His example of something he has been wrong about is that he was somewhat sanguine about the loss of manufacturing jobs, and that the housing bust convinced him that the shift from manufacturing has been more painful than he had acknowledged. He cites a study with the following excerpt:
….We also find that housing booms significantly reduce the likelihood that displaced manufacturing workers remain non-employed, suggesting that housing booms masked non-employment growth that would have otherwise occurred earlier in the absence of the booms… Collectively, our results suggest that much of the non-employment growth during the 2000s can be attributed to manufacturing decline and these effects would have appeared in aggregate statistics earlier had it not been for the large, temporary increases in housing demand.So, ironically, as IW readers know, Adam wasn't wrong at all. The boom wasn't unsustainable. It didn't mask anything. The bust was avoidable and unnecessary. So, without the presupposition about the unsustainability of the housing boom, this study actually reinforces Adam's prior beliefs. The lost manufacturing employment wasn't masked by housing. It was shifted to other sectors, just as Adam would have thought.

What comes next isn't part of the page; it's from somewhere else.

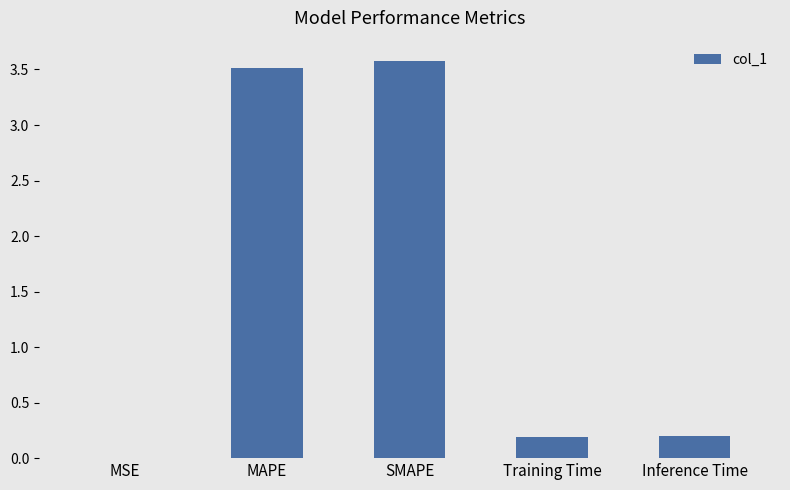

Is it true that the value at SMAPE is 3.6?

True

This is what is so important about getting the housing issue right. So much new research on so many issues is built on presuppositions which are false, that this one mistake is affecting many areas of economics and finance. Since we had two housing booms - the boom with little construction and high prices, and the boom with abundant construction and moderate prices - any presumption of how prices and supply related to one another on a national level is tainted.

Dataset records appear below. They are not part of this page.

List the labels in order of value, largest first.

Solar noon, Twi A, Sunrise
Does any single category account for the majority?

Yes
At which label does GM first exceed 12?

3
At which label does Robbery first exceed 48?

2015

The authors make the following comment (page 19):
given that our housing demand change measure is constructed with the assumption that there are no housing supply shocks, it is likely an error-ridden version of true housing demand changes.
They purport to try to fix that. The statistics, admittedly, are a bit above my understanding without some assistance, but they appear to try to adjust for existing supply and demand elasticities in various cities. I think the problem this may create is that supply elasticity is not stable. In any given city, supply tends to be very elastic, up to some maximum level of bureaucratic or political ceiling, at which point it shifts to very inelastic. In Dallas and Houston, that ceiling is very high. In San Francisco, it is very low. They interpret sharp price changes in places like Phoenix as shifts in demand, so that the price changes can be attributed to demand changes, but Phoenix has had high demand for housing for decades. I think what we see in 2005 in Phoenix is probably more of a shift in demand that triggered a shift in supply elasticity.

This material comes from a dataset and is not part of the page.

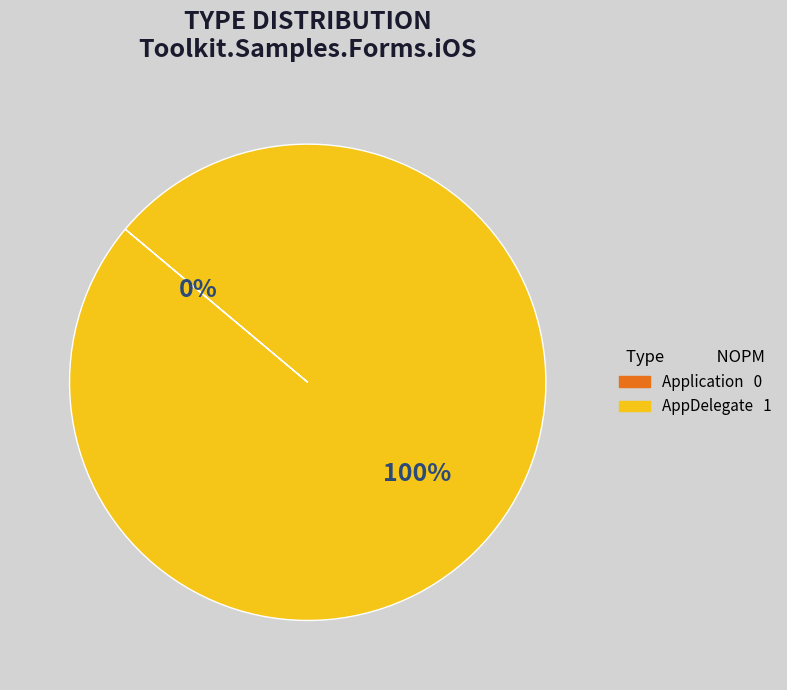

Combined, do Application and AppDelegate account for over 50%?

Yes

The idea that construction employment was positively correlated to home price increases just isn't plausible, given how much of the price boom was due to cities that were extreme outliers in limiting housing supply. Outside the Closed Access cities, which had prices well beyond what we saw in other cities, the places that did see price shifts tended to be sharp, late, and temporary (2004-2005). For instance, even if we attribute the sharp rise in home prices in Phoenix in 2005 to housing demand, clearly this had little to do with construction employment and its relationship to changes in manufacturing employment, which would have been steadily shifting throughout the period. And housing starts among MSA's just didn't shift that much in relation to local price shifts.
The housing boom wasn't unsustainable. The high prices were coming from the places that wouldn't accommodate a booming construction sector. The idea that the housing boom masked manufacturing losses because of construction employment in the Closed Access cities (the red lines in the housing permits graph above) is implausible.
Adam, you weren't wrong. Maybe you should be more confident about your intuition, after all!